What difference might it make if, instead of resisting the awful things in our lives - for example, my neurosis, this dull job, that disgusting colleague, the bomb - we were to embrace them? Even the bomb? Yes, the bomb. Not in any sense of identifying with the powers of destruction, but in the biblical sense of abandoning all illusions about our salvation lying in nuclear capability, of facing our culpability for the worship of this false savior, and of looking to God for our redemption.
Our very resistance to the bomb has often been born of despair and hopelessness. Desperately we oppose it, as we must, but our real conviction is that it is going to destroy us. Spiritually we have already let ourselves be "nuked."
But the bomb may be the only stratagem in all God's universe able to force us to transcend petty nationalism and foster global community. Behind its patent evil is the impetus to a towering responsibility.
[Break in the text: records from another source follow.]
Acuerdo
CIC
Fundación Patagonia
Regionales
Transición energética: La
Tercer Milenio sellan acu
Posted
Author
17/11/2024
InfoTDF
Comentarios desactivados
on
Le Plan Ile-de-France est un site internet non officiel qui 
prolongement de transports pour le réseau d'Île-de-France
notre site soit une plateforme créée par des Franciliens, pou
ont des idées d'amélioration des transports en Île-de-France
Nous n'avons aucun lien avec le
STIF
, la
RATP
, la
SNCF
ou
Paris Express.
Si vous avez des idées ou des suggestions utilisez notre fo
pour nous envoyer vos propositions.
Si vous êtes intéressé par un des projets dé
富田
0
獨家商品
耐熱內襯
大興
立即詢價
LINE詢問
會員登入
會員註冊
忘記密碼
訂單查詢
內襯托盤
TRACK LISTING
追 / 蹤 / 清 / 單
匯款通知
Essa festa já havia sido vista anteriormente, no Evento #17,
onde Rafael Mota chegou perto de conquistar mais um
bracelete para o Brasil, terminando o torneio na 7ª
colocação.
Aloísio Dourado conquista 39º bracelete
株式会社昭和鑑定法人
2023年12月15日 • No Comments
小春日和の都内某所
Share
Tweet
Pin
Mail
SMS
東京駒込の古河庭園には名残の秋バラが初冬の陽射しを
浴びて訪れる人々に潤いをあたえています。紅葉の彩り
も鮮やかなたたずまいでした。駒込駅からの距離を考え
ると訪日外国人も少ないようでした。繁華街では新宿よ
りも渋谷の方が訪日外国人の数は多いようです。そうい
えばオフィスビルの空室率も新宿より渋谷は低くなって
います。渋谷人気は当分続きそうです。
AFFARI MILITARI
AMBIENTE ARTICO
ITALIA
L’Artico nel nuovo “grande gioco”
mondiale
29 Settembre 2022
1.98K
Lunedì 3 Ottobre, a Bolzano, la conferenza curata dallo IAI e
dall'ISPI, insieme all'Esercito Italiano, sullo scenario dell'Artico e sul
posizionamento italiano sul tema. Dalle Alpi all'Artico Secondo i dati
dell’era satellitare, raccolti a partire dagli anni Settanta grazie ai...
Can we not believe that God has grasped this evil, which God neither fashioned nor condones, and is trying to use its momentum to throw us into a whole new world of international cooperation, if only we will collaborate? Perhaps the chances of success are only one-half of one percent. Never mind; that half percent is worth staking everything for.
Can we find the resources laid in store for us at our own heart's core for the kind of creative, persistent, and militant nonviolence that Jesus indicates by his "third way," that this nuclear night might prove harbinger to some new, imperfect, but survivable day?
Walter Wink taught New Testament at Auburn Theological Seminary in New York City and in workshops around the country when this article appeared. This article was the first of a four-part series by Walter Wink on nonviolent resistance to evil. The series, especially parts three and four, was directly influenced by Wink's trip to South Africa in the spring of 1986, but his theological discussion around the challenge of "facing the enemy" is relevant to many personal and global situations.